In her post, Terkel writes that after failing to orchestrate an apology, “Grim continued to film, which Watters — who has made a living from ambushing people and filming them unexpectedly — couldn’t handle. He grabbed Grim’s phone out of his hand and tossed it away. When Grim returned, still filming, Watters again snatched the phone, pocketed it and refused for several minutes to give it back. He also tried to delete the video. When Grim went to retrieve the phone, fisticuffs ensued.”

As part of his attempt to analogize Grim v. Watters to an old episode of “Crossfire,” O’Reilly railed, “this Grim character had no business bothering Jesse Watters about anything, but that is what the far left does. They seek to harm people with whom they disagree.”

If what Grim did was harmful, then O’Reilly and Watters should be doing time for serial harming. Because under O’Reilly’s direction, Watters has turned the ambush interview — precisely what Grim was doing, only with more hostility — into an “O’Reilly Factor” staple. He ambushed Terkel. He ambushed Bernie Sanders. He ambushed Eugene Fidell, who’s representing Bowe Bergdahl. He ambushed many, many others, too. Fox News puts the total around 40.

Sometimes he ambushes to good effect, like the time he pressed elected officials in San Francisco following the killing of Kathryn Steinle, allegedly at the hands of a Mexican felon who had been deported five times. Another specialty is simple man-on-the-street interviews, in which Watters commonly performs the tough and, yes, entertaining work of making young liberals look foolish and idealistic. Check out the time he wore out some shoe leather in Bennington, Vt. High-profile work on the “O’Reilly Factor” has given Watters a bridge to other Fox News programs, including “Outnumbered” and “The Five,” not to mention “Watters World,” a series of monthly specials announced last November.

Via his travels, Watters has developed an appreciation for ratings-making, calorie-free clips. “Listen, any time anybody gets annoyed or emotional on television, it makes for good television,” Watters said to Philly.com.
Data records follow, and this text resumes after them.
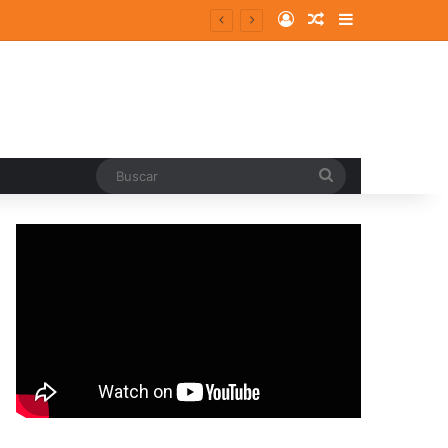
Log In
Random Article
Sidebar
pal
Buscar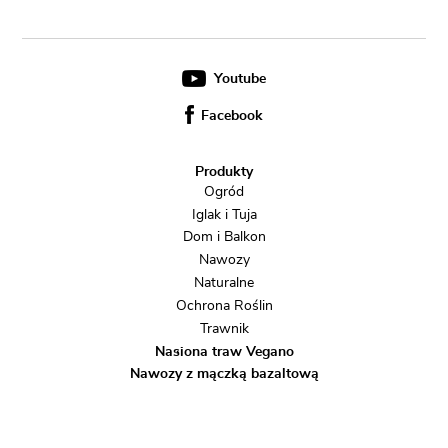
Youtube
Facebook
Produkty
Ogród
Iglak i Tuja
Dom i Balkon
Nawozy
Naturalne
Ochrona Roślin
Trawnik
Nasiona traw Vegano
Nawozy z mączką bazaltową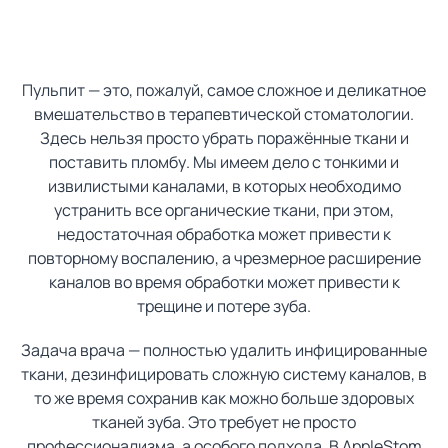
Пульпит — это, пожалуй, самое сложное и деликатное
вмешательство в терапевтической стоматологии.
Здесь нельзя просто убрать поражённые ткани и
поставить пломбу. Мы имеем дело с тонкими и
извилистыми каналами, в которых необходимо
устранить все органические ткани, при этом,
недостаточная обработка может привести к
повторному воспалению, а чрезмерное расширение
каналов во время обработки может привести к
трещине и потере зуба.
Задача врача — полностью удалить инфицированные
ткани, дезинфицировать сложную систему каналов, в
то же время сохранив как можно больше здоровых
тканей зуба. Это требует не просто
профессионализма, а особого подхода. В AppleStom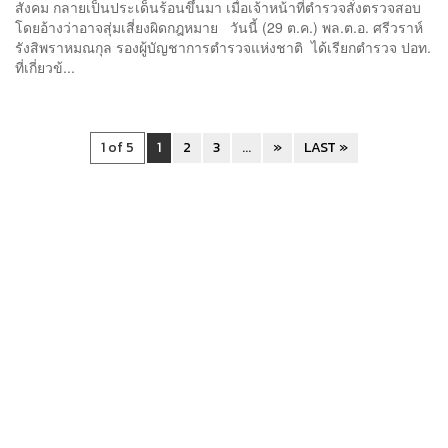
สังคม กลายเป็นประเด็นร้อนขึ้นมา เมื่อเจ้าหน้าที่ตำรวจสั่งตรวจสอบ
โดยอ้างว่าอาจสุ่มเสี่ยงผิดกฎหมาย วันนี้ (29 ต.ค.) พล.ต.อ. ศรีวราห์
รังสิพราหมณกุล รองผู้บัญชาการตำรวจแห่งชาติ ได้เรียกตำรวจ ปอท.
ที่เกี่ยวข้...
1 of 5
1
2
3
...
»
LAST »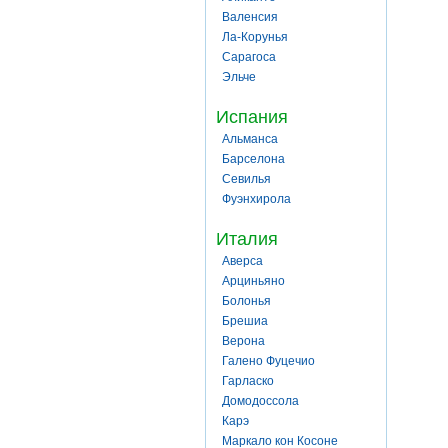
Валенсия
Ла-Корунья
Сарагоса
Эльче
Испания
Альманса
Барселона
Севилья
Фуэнхирола
Италия
Аверса
Арциньяно
Болонья
Брешиа
Верона
Галено Фуцечио
Гарласко
Домодоссола
Карэ
Маркало кон Косоне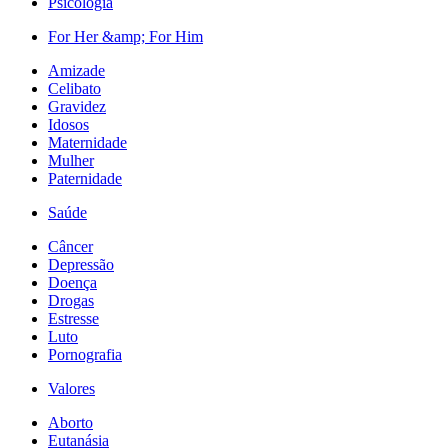
Psicologia
For Her &amp; For Him
Amizade
Celibato
Gravidez
Idosos
Maternidade
Mulher
Paternidade
Saúde
Câncer
Depressão
Doença
Drogas
Estresse
Luto
Pornografia
Valores
Aborto
Eutanásia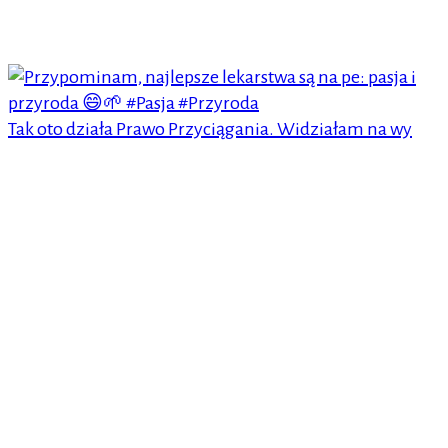
Tak oto działa Prawo Przyciągania. Widziałam na wy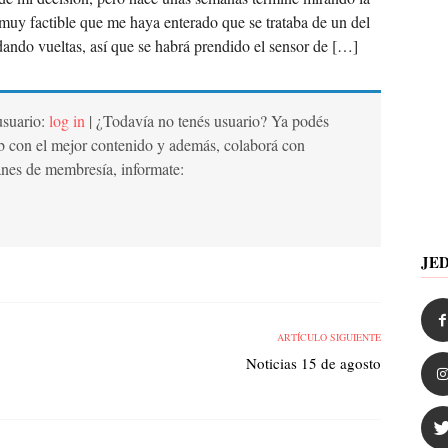
uy factible que me haya enterado que se trataba de un del
dando vueltas, así que se habrá prendido el sensor de […]
 usuario:
log in
| ¿Todavía no tenés usuario? Ya podés
b con el mejor contenido y además, colaborá con
anes de membresía, informate:
JE
ARTÍCULO SIGUIENTE
Noticias 15 de agosto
Who knows — perhaps the guy was just trying to assist Huffington Post with its troubled video operations.

A better bet is that Watters takes right after his boss in serving as one of the media industry’s most extreme hypocrites. Consider that by his own account, Watters’s first ambush assignment occurred when he was “about 23,” or a good 14 years ago or so. He is now 37. Ambush interviews, accordingly, aren’t just something that Watters does; they are a big chunk of his life work. Over all those years of surprising folks with microphones, you might suppose that Watters would steel himself for the time when the camera turns toward him. Apparently not.

This isn’t to say that Watters acted like a jerk throughout his engagement with Grim. He started out like an exemplary partygoer. “I was friendly at first,” Watters told O’Reilly last night. Muto assessed his rise on “The O’Reilly Factor” this way: “There was a reason why he was the only producer on the staff to regularly appear on air: His personality was a perfect match for the program. He was unctuous, a bit smirky, and sarcastic to the point where I decided it was a miracle he’d never been punched in the face; but he was still oddly likable, the kind of person you’d much rather have working for you than against you.”

As for Grim, he’s a former — and dear — colleague of the Erik Wemple Blog. We recognize quite well the fellow pursuing Watters in that video, cocky and a bit playful and perhaps hoping to get a newsworthy video out of a Fox News personality. Nor would we dispute Watters’s evaluation that Grim “started getting a little obnoxious.” Maybe that’s as close to a look in the mirror as Watters is likely to get. The fact that he tossed and then confiscated Grim’s phone suggests he didn’t appreciate the reflection.

The redeeming part for Watters is that he’s not as shameless as O’Reilly — an observation that applies to many scoundrels out there. In discussing the incident with O’Reilly, the dish-it-but-can’t-take-it ambush artist said, “Things happened, and I regret it happened.”